Apparently I confuse computers now
The Gender Genie is an implementation of a neat little thing that purports to guess the gender of the author of a particular piece of writing. It's based on a very simple word count algorithm, which in turn is based on statistical observations on what words males and females use most in writing. A New York Times article detailing some of the original work is here, and there is a formal paper that I haven't gotten to yet.
I find statistical analysis of documents to be fascinating but iffy at best; results are always in a sort of quantum flux, where you can tell that the author is probably this and likely that, but there is always the chance of whatever characteristic you think you're picking up on being a bizarre anomaly. And since it's not a hard science, a lot of what I -- and I presume professional document examiners -- do is actually based on intuition. You look at it, you realize you're developing an opinion, and then you get down to sciencing your little heart out to find out if you're right or wrong. The trick is not learning how to ignore these hunches, but how to not take it personally when said hunches are wrong, because at some point they're going to be.
The Gender Genie is not without its flaws. It can't decide what gender I am, for starters. I fed it some of my stuff, and its verdict often flips back and forth depending on whether I tell it that the passage is non-fiction or bloggery -- an argument can be made that much of my writing is both. (I didn't feed it any fiction; I don't have any recent things around that I'd call 'completed' and the idea of slapping an incomplete anything into an analyzer makes me twitch.) I made it a point to find entries of about 1000 words, which is twice what it wants, so sample size probably isn't the issue.
Another implementation, the Gender Guesser, gives a clue as to why the Genie gets so confused. It explicitly notes that the listed of weighted words is from American English -- and when I feed it my writing, the results box likes to tell me the results are weak, whichever way they fall, and that I should double-check to make sure I'm not unexpectedly from Europe. They don't say specifically what skews results on "European English", or what they mean by that in the first place -- there's British English, with the same wacky spread of dialects as American English only in a much smaller place, plus there are the varieties of British English and modified British English taught in schools in countries where English is required pedagogy but not the primary language of the area. Un-primary English is subtly different between people and places with different native languages, as anyone who has seen me do the party trick where I tell people on the internet where they're from by the way they type in my native language will attest.
European English strikes Americans as much less gendered than American English does. (No comment on relative rates and manifestations of sexism. And no bonus points for filling them in yourselves.) This even extends to manuscript, depending on where in Europe you're looking at; a friend of mine grew up partly in the US, partly in Italy, and his handwriting strikes a lot of Americans as confusingly girly. He doesn't write in pink gel pen or dot his i's with hearts or anything -- there's just something about the letter forms that resemble those found in young-lady-American holography. You can do similar things when eyeballing old-fashioned scripts. If you know where the sample is from, you can often guess the when down to about a decade.

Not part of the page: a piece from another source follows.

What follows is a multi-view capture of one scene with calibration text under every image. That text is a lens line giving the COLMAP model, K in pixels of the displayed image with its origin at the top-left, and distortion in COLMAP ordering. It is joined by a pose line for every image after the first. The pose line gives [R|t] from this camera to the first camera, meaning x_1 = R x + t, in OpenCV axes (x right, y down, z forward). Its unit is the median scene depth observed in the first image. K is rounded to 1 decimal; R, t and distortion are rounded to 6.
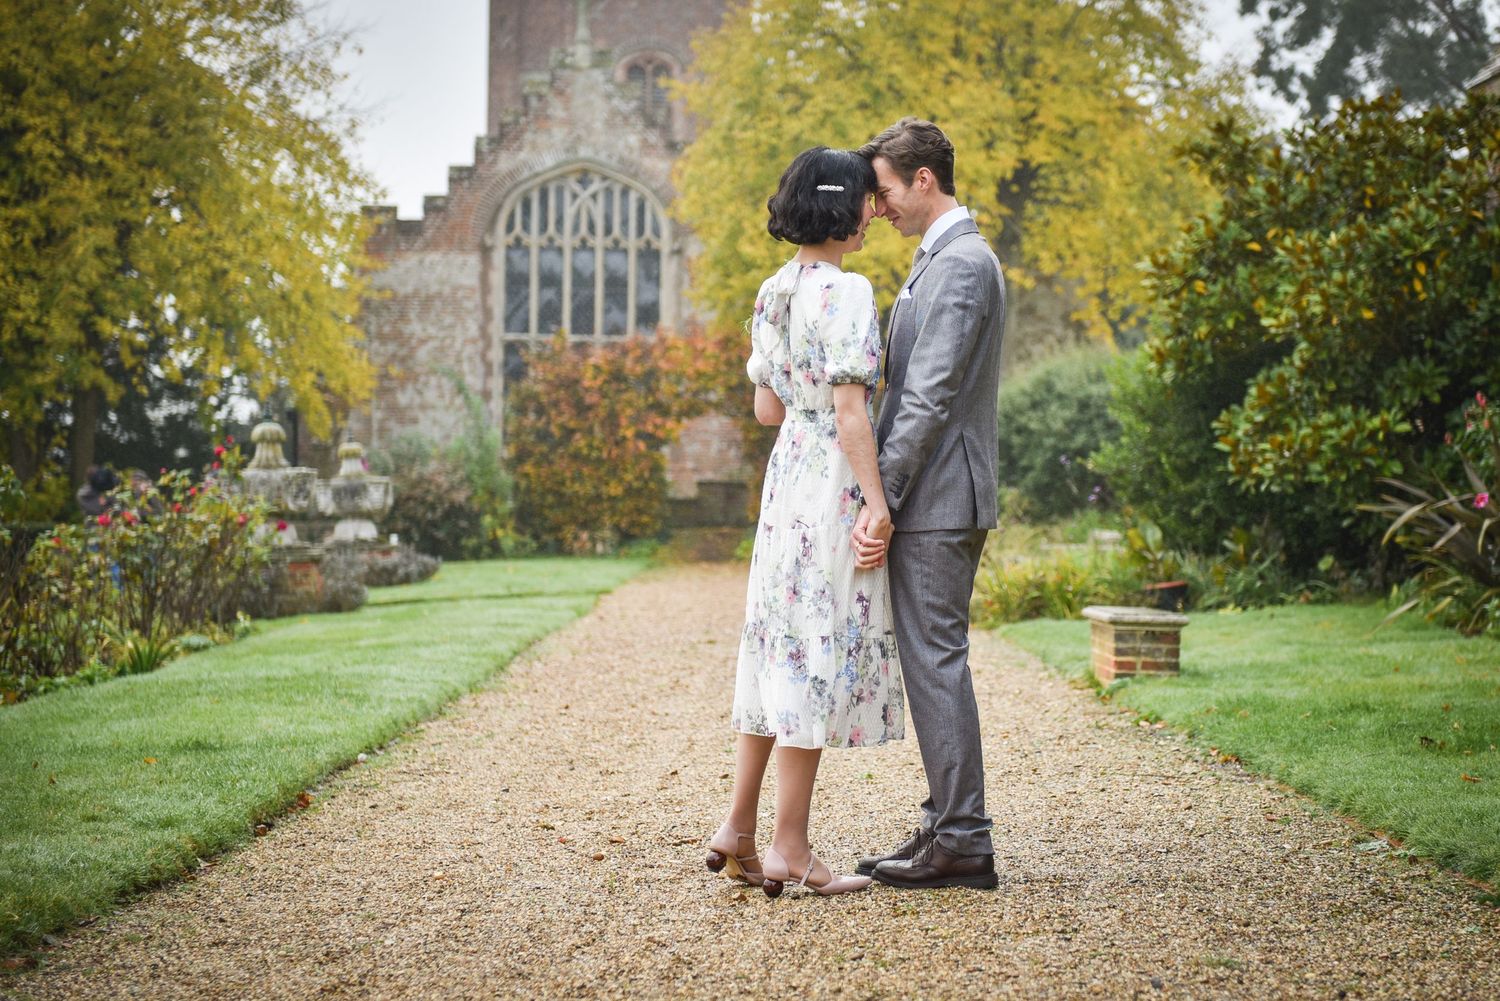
lens RADIAL K [[2535.1, 0, 753.1], [0, 2535.1, 503.9], [0, 0, 1]] dist [0.027631, 0.000000]
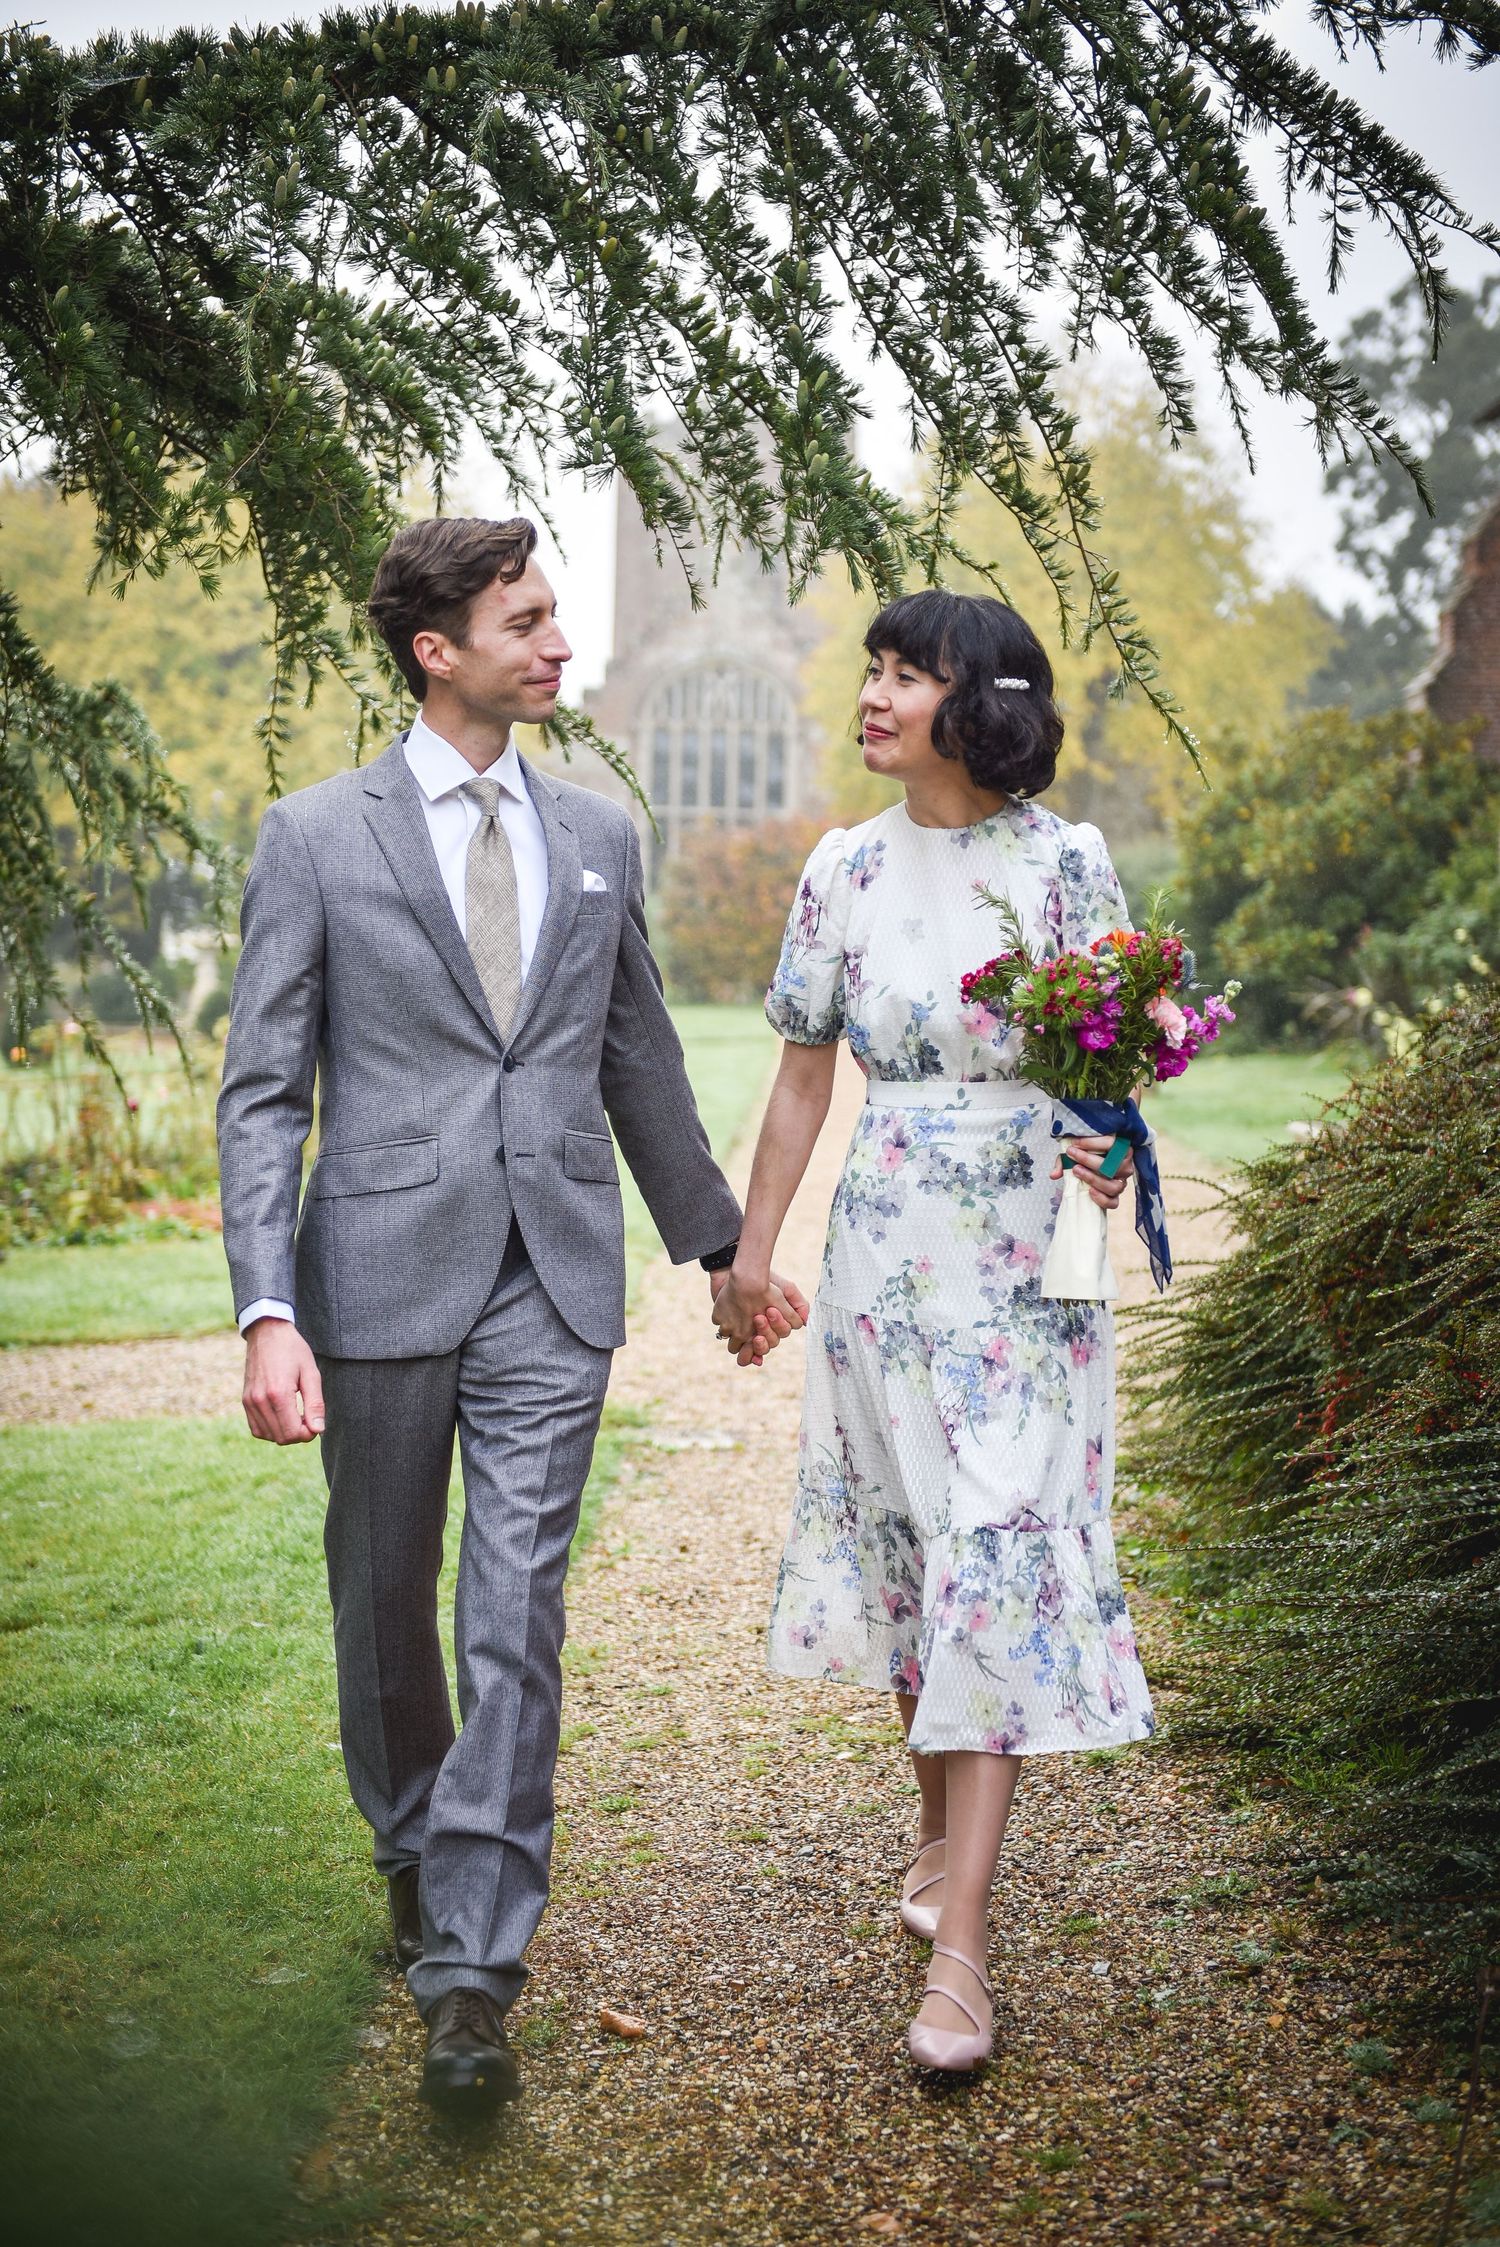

Likely I confuse the GGs because, although I was born and did all my schooling in the US, a lot of my influences have been from elsewhere. I have a lot of Brits in my literary lineage in particular, heavy on the snark and other dry forms of humor. (This includes authors most Americans wouldn't really think of as either British or funny -- you read any Stephen Hawking lately? The speech synth is from an American company and has an American accent, but his writing is extremely Brit.) There are probably also some small traces of other languages, in here, where I've stolen a phrasing or a style from another language family which works but is unusual to find in English. Even in translation, someone like Antoine de Saint-Exupéry is pretty distinctive.
I've also picked up a lot of quirks that are temporally, rather than geographically displaced. Even the things I read by American authors range from modern back to the late 19th c., with the major stopping-off points in the Jazz Age and assorted Victoriana. American English didn't diverge much from British English until the 17th c. for obvious reasons, and we didn't quibble about -or/-our and -ize/-ise until we started shooting back at the Old Country in the late 18th c., so the farther back you go, the more European American writing sounded, particularly formal pieces. I'd expect similar things to have happened in Australia, but one of the Ozzies of my acquaintance is known to complain that people who were born and have lived all their lives there still think of the UK as "home", so they may be consciously fighting it.
I'm a 30-year-old cisgender American female, if anyone has somehow missed it. My internet friends usually stay on the internet, being as physical distance is damned inconvenient sometimes, but the ones I've met in person can testify that I talk exactly like I write. Ponder that for a minute. Apparently I sound kind of weird but articulate.